The House of Blue Leaves.
For a long time, I thought the best play I ever saw in Minneapolis was Evita at the Ordway Theater. By far, the touring Broadway edition was the best work I had seen or heard in The Cities when I saw it in 2008. But, it's been dethroned.
The House of Blue Leaves is not a great play. In fact, it's sort of quirky. But the dialogue is good and the scenes are interesting for the actors and there's a lot of motion nearly all the time. So audiences tend to like it. But, the truly big ticket item that makes this a great performance is the actors. That may sound a bit trite for it is usually the actors that one comes away with as to a feel for how the play went. I'm sure that Macbeth, or Sunshine Boys, or The Producers, or The Odd Couple...any great play that is poorly cast would not stand up well with an audience.

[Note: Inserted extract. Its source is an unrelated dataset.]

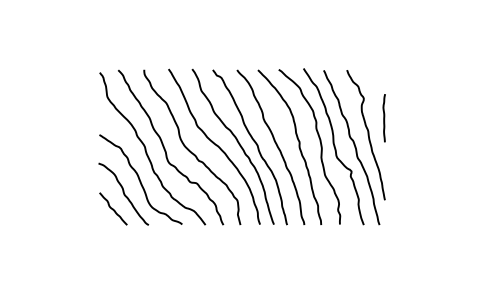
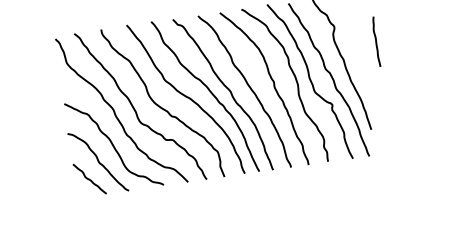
line: (383, 118) -> (375, 42), moved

But this performance of Blue Leaves is truly extraordinary. Ben Kutschied has done a magnificent job casting this play. Every actor has a crisp and powerful performance, from the lead to the minor characters. It's hard to say that about live theater. In this case it is absolutely true. I actually got the feel, from the very beginning, that I was not in a theater watching actors on a stage...instead, I was inside the Brooklyn apartment of a washed up singer and his crazy wife and public girlfriend, then among the insanity of a son gone wrong, and the final resolution of the anguish and heartache of love that dried up and the desperation that it draws out of people.
Yes, I went to 1960s New York at the Theater in the Round the other day, and it was beautiful, moving and amazing. I can't thank them enough for the really good photographs I captured of the hard work rehearsals that they went through to create these characters and the outstanding performance when they made them come alive.